_What you have to do_:
How many lines in the items below contain the word "longitude"? Reply with the number alone.

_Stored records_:
####################
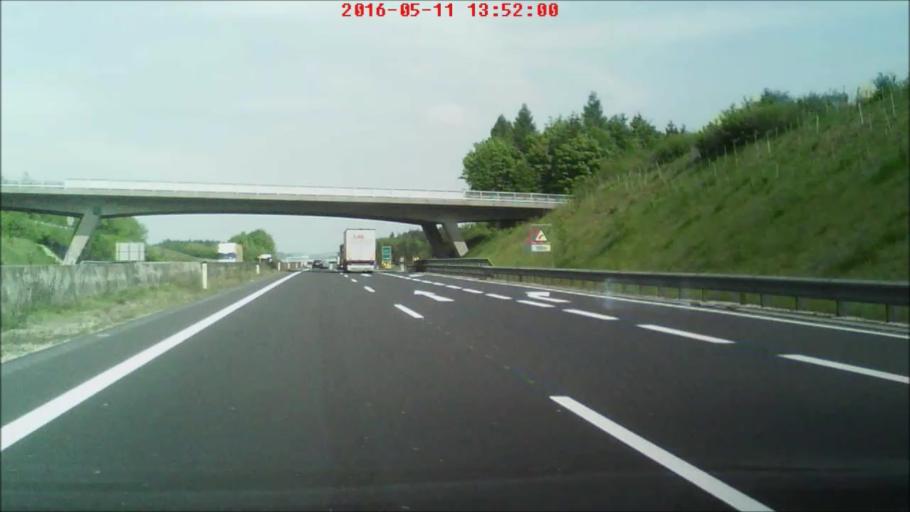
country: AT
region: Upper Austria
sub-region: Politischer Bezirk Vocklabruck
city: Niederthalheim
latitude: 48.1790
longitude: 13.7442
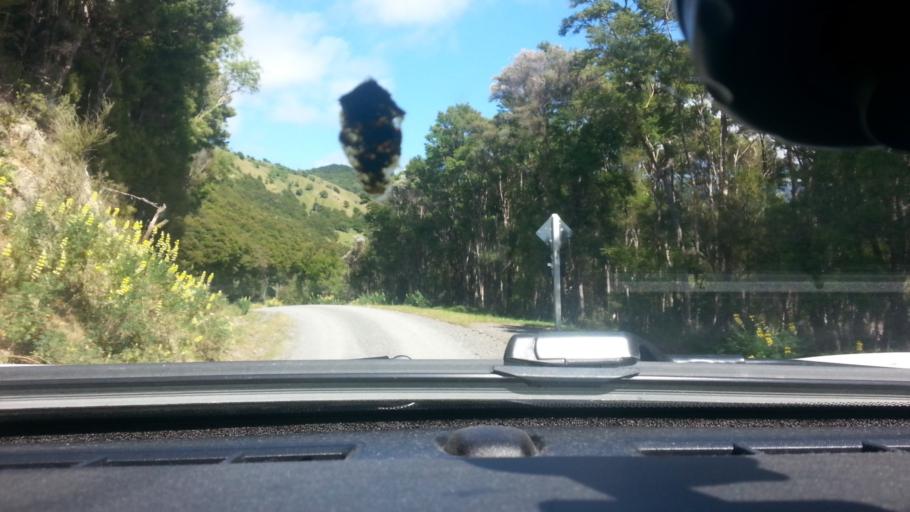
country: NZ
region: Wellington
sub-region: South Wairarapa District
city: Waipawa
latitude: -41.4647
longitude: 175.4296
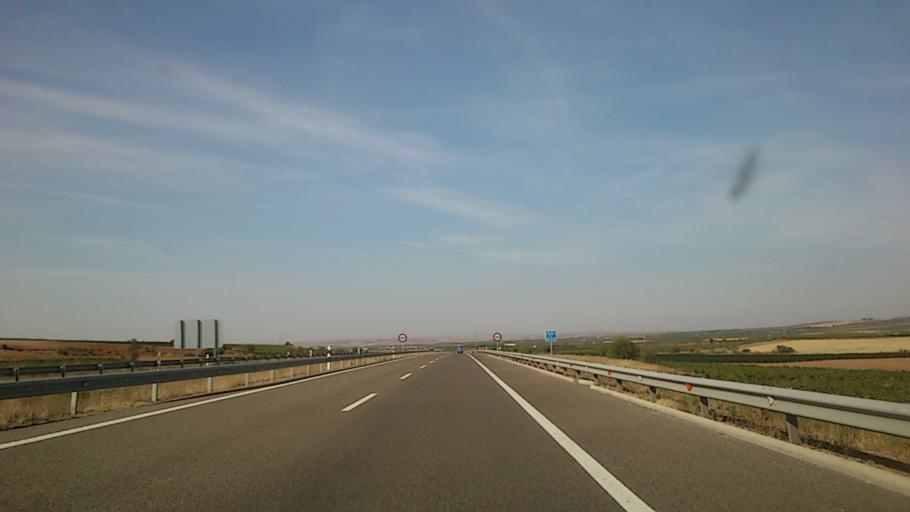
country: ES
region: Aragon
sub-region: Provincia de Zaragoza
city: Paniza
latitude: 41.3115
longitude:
####################
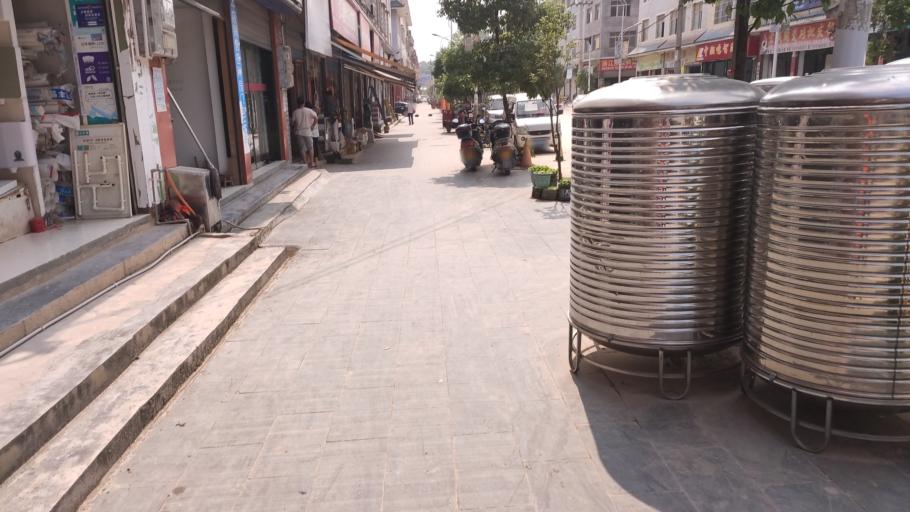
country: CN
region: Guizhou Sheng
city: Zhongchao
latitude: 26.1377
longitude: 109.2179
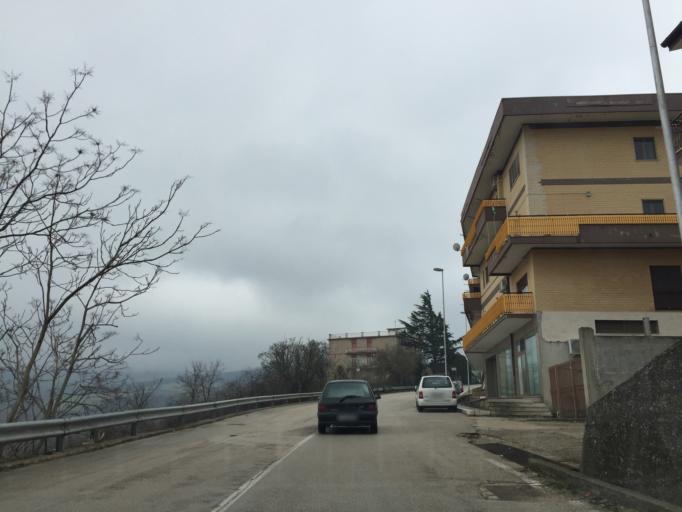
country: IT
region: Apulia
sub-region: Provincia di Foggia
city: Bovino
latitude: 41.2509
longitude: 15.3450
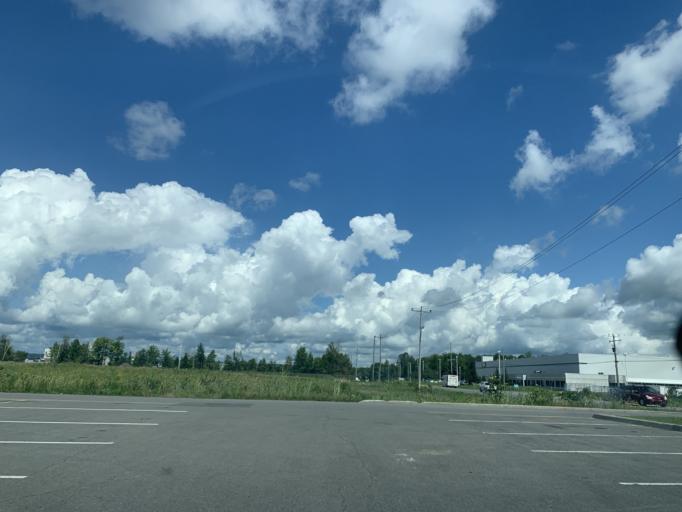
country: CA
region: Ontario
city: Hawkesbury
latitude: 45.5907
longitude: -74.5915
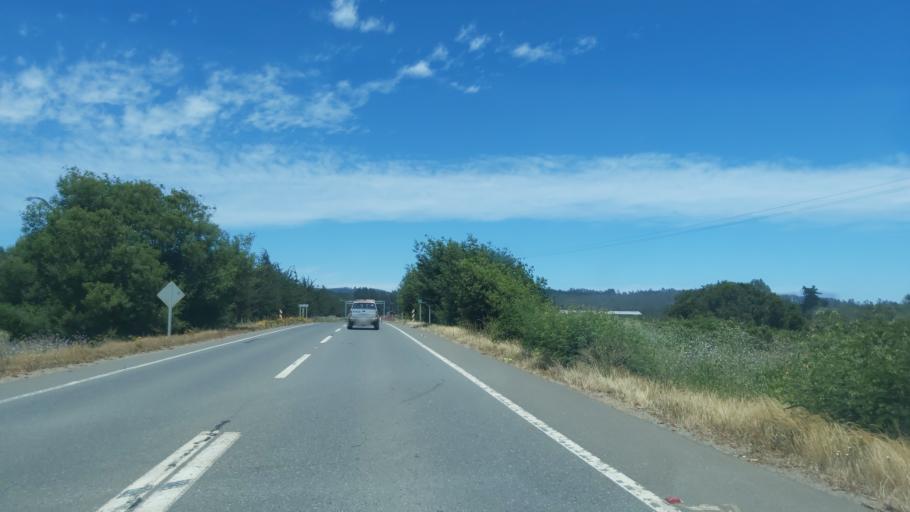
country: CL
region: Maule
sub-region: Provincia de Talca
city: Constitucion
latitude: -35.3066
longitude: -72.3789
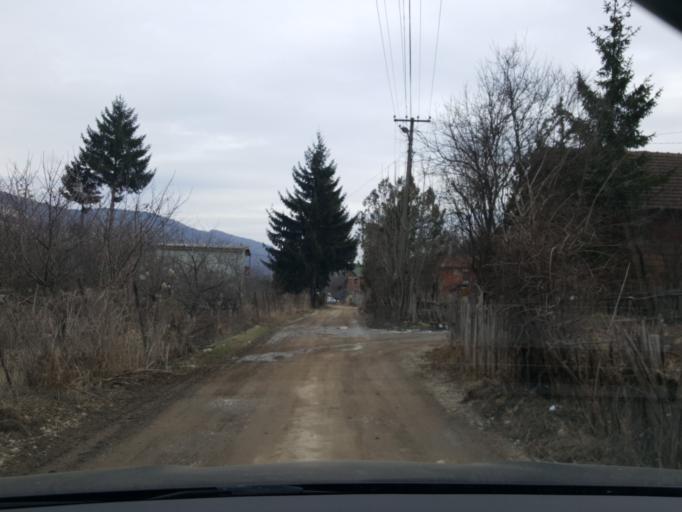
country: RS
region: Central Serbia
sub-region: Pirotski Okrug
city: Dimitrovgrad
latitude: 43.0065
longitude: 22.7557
####################
_Full output_:
8